Lettre de Guy Debord à Catherine Fajour, des Éditions Gallimard
Le 27 mars 1993
Chère Madame,
Par votre lettre du 3 mars, vous m’informez d’une demande d’un M. Daniel Bougnoux, professeur de sciences de l’information et de la communication à l’université de Grenoble, qui voudrait reproduire le premier chapitre de La Société du spectacle [Dans une anthologie où Guy Debord serait apparu entre Michel Serres et Jacques Derrida]. J’ai naturellement très peu d’estime pour les gens qui font ce lamentable métier, dont on voit partout les sinistres résultats.

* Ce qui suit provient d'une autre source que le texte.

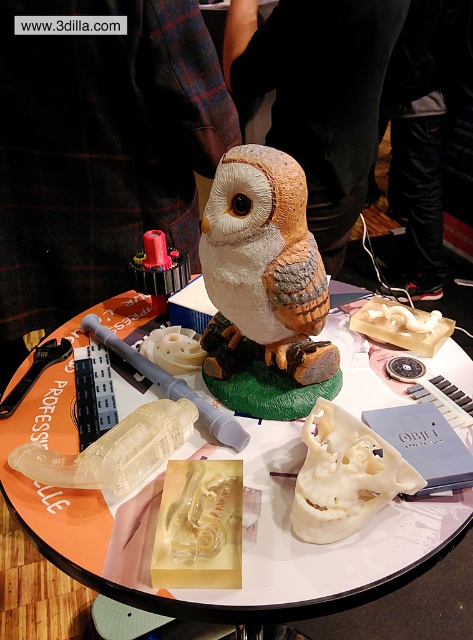
You are a visitor at the technology event and want to examine the translucent plastic skull at center and the matte clay owl at center. Which object can you see in more detail without moving your head?

The translucent plastic skull at center is closer to the viewer than the matte clay owl at center, so you can see the translucent plastic skull at center in more detail without moving your head.

You are a judge at a 3D printing competition. You need to determine which object is taller between the translucent plastic skull at center and the matte clay owl at center. Based on the provided description, which one is taller?

The translucent plastic skull at center is taller than the matte clay owl at center according to the description.

You are a photographer standing at a distance of 20 inches from the display table. You want to take a closeup photo of the translucent plastic skull at center without moving closer. Can you reach it with your camera lens?

The translucent plastic skull at center is 21.66 inches away from the viewer, which is slightly further than your current position of 20 inches. Therefore, you cannot reach it without moving closer.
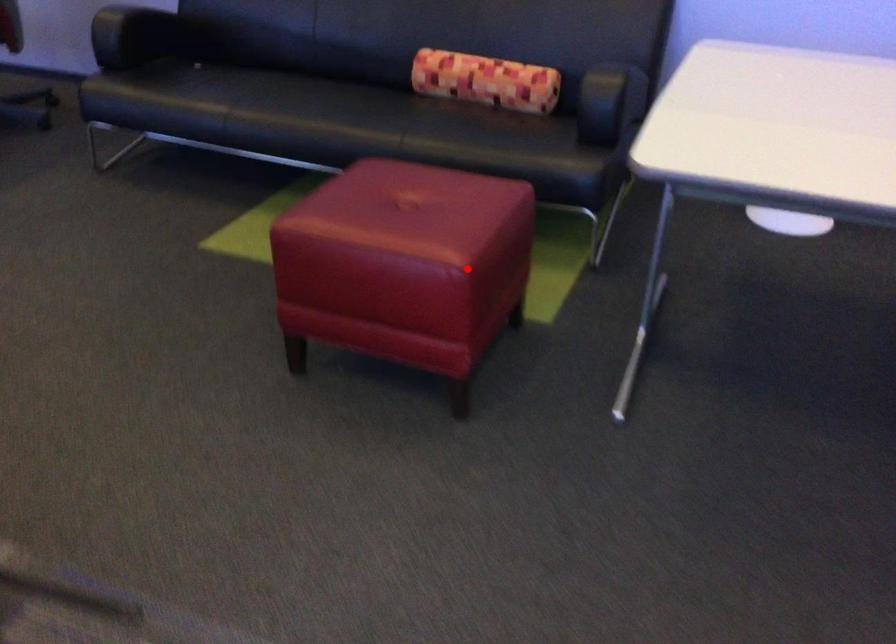
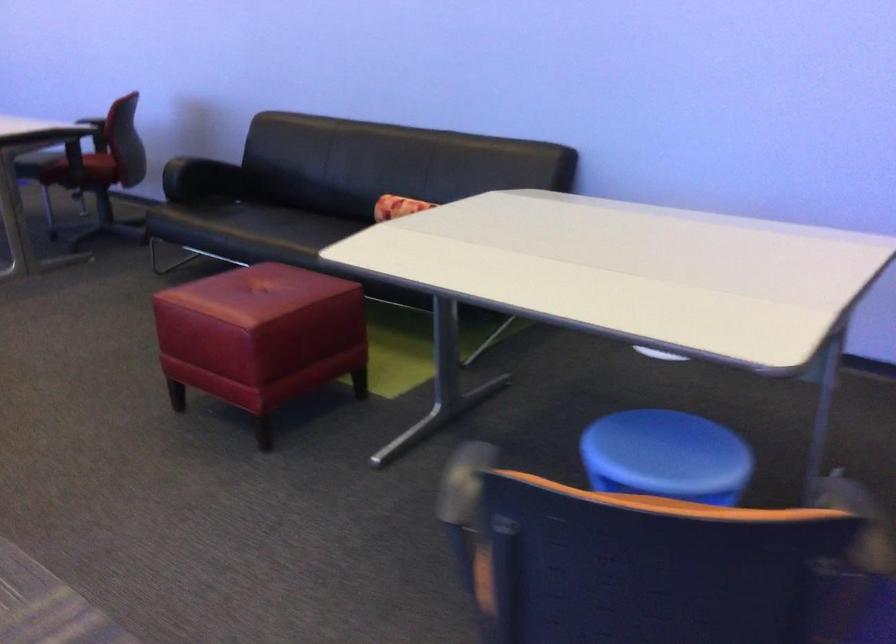
Where in the second image is the point corresponding to the highlighted location from the first image?

(261, 337)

Mais je m’avise en oucre que ce M. Bougnoux a prétendu souligner par lui-même un certain nombre de nouvelles phrases, les ajoutant sans gêne à celles que j’avais moi-même déjà soulignées. Ces machines de Grenoble se croient donc tout permis. Elles se trompent, là comme partout ailleurs, je refuse à M. Bougnoux le droit de se livrer à ses sottes petites falsifications. Pour ne pas nous obliger à trop de correspondances sur de si minimes problèmes, je vous prie de noter qu’il faudrait refuser toute autre éventuelle demande du même penseur sur d’autres sujets ; et aussi bien, pour faire bonne mesure, refuser désormais n’importe quel professeur de l’université de Grenoble, puisque cette niaise université est réputée pour compter parmi ses titulaires de chaires un seul Bougnoux.
Dans cette attente, je vous prie d’agréer, chère Madame, l’expression de mes sentiments les meilleurs.